● Document extract:
_____
Added a `visibleOutputTokens` getter (clamped `outputTokens - reasoningTokens`)
as the one safe escape hatch for consumers wanting the non-reasoning view.
Added `ProviderShared.sumTokens` to derive an inclusive total from a
non-overlapping breakdown, returning `undefined` when every input is
undefined (so we don't fabricate a 0).
Match the `LLMResponse.text` / `reasoning` / `toolCalls` getter pattern
in the same file — `usage.totalInputTokens` reads naturally and lives
where the Usage data does. Both sums are monotonic under the additive
contract, so callers no longer need to remember which fields are
non-overlapping.
Test fixtures that previously asserted with `usage: { ... }` plain
literals are now wrapped with `new Usage({...})` to match the runtime
shape the mappers actually produce (an instance, not a struct).
_____
Saved entries:
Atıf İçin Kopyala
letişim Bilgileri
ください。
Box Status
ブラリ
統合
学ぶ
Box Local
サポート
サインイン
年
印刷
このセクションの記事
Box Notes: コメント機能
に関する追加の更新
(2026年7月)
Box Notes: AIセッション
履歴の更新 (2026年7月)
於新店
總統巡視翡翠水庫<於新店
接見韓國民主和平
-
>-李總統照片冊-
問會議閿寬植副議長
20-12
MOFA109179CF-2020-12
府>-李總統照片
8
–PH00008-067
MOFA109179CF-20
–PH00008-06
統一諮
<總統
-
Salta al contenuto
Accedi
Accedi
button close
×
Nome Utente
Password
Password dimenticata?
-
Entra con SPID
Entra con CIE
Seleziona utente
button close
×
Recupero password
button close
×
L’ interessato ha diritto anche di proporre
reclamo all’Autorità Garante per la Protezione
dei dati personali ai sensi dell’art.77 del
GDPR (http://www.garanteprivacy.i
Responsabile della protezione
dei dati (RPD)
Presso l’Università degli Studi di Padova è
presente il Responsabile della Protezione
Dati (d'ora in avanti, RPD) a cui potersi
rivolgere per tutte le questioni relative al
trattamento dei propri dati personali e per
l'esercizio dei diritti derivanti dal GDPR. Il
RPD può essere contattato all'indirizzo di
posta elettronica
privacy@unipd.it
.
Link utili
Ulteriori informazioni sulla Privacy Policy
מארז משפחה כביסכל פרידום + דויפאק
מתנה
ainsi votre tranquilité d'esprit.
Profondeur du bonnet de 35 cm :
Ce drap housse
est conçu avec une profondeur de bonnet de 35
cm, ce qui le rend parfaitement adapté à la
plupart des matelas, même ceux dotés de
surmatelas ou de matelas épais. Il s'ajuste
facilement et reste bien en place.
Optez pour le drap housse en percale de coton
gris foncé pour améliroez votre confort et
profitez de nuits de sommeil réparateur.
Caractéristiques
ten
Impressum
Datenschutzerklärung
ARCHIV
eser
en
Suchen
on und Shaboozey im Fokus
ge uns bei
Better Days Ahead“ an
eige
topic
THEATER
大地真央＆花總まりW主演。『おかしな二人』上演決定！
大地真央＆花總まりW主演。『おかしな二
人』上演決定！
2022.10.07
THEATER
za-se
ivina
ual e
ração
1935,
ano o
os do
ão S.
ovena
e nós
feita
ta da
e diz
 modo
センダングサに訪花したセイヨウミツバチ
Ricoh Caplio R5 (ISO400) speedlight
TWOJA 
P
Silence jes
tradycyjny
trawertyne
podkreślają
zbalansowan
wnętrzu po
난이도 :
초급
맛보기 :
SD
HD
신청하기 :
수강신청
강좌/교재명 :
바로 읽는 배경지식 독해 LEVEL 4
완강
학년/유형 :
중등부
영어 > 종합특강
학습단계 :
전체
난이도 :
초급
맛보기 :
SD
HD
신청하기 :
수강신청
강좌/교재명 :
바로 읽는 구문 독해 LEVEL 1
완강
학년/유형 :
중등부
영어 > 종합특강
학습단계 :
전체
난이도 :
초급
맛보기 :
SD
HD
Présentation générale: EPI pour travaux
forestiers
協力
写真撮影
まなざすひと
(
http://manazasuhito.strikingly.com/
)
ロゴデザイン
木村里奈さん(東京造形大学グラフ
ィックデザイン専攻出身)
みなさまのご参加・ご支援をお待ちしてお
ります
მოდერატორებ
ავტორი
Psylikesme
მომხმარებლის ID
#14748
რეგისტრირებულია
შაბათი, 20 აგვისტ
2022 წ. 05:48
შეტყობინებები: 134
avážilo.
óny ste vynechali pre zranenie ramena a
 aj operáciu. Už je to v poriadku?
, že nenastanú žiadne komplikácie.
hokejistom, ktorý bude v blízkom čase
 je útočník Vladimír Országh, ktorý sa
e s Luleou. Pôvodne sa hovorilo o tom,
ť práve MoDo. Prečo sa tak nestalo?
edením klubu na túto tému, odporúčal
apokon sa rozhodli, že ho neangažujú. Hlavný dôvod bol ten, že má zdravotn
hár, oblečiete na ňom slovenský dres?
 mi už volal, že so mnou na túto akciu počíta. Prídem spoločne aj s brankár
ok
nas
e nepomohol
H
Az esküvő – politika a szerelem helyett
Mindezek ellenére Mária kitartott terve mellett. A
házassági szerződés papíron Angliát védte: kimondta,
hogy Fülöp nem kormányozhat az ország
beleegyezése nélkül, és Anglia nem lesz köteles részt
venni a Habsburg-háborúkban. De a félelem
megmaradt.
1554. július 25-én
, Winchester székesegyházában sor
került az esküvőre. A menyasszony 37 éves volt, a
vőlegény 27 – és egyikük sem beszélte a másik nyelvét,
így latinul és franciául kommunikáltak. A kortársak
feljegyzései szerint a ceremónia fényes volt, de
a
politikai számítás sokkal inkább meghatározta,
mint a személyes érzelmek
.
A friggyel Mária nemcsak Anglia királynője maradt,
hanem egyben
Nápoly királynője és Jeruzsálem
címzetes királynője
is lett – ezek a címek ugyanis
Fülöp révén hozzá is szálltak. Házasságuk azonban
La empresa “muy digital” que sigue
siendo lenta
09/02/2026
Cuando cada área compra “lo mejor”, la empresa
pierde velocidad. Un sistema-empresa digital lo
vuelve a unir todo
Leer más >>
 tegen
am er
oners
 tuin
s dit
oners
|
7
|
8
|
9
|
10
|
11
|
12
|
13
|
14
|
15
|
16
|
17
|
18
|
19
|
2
_____
● Problem 1: Print the part of the token-usage commit message that starts at the words "as the one safe" and ends after "not a struct).".
● Problem 2: Continue the token-usage commit message from the point where its text stops.

● Answer box 1:
as the one safe escape hatch for consumers wanting the non-reasoning view.
Added `ProviderShared.sumTokens` to derive an inclusive total from a
non-overlapping breakdown, returning `undefined` when every input is
undefined (so we don't fabricate a 0).
Match the `LLMResponse.text` / `reasoning` / `toolCalls` getter pattern
in the same file — `usage.totalInputTokens` reads naturally and lives
where the Usage data does. Both sums are monotonic under the additive
contract, so callers no longer need to remember which fields are
non-overlapping.
Test fixtures that previously asserted with `usage: { ... }` plain
literals are now wrapped with `new Usage({...})` to match the runtime
shape the mappers actually produce (an instance, not a struct).

● Answer box 2:
The additive contract delivers value at the mapper boundary — every
field is non-overlapping and non-negative, so any caller summing
arbitrary subsets is correct by construction. Two-line helpers that
just sum three or two known fields add API surface without paying for
themselves, and there are no in-tree consumers today. If v2 wants them
at integration time, the right place is a getter on the `Schema.Class`
(matching the `LLMResponse.text` / `reasoning` / `toolCalls` pattern in
the same file), not a static namespace helper.
Review pass:
- Drop `Pick<>` type aliases on `Usage.totalInput` / `Usage.totalOutput`
— the helpers can take `Usage` directly since every field is optional.
- Collapse Bedrock's nested `subtractTokens(subtractTokens(...))` into a
single subtraction against the summed cache subtotals.
- Drop arithmetic-walkthrough comments in test fixtures (the raw
fixture values are right next to the expected outputs).
- Generalize the comment on `mapUsage` in `openai-chat.ts` so the
rationale outlives the PR reference.
Defines a single invariant for `LLM.Usage`: every field is non-negative
and every meaningful aggregate is a *sum*, never a difference. Total
billable input = inputTokens + cacheReadInputTokens + cacheWriteInputTokens.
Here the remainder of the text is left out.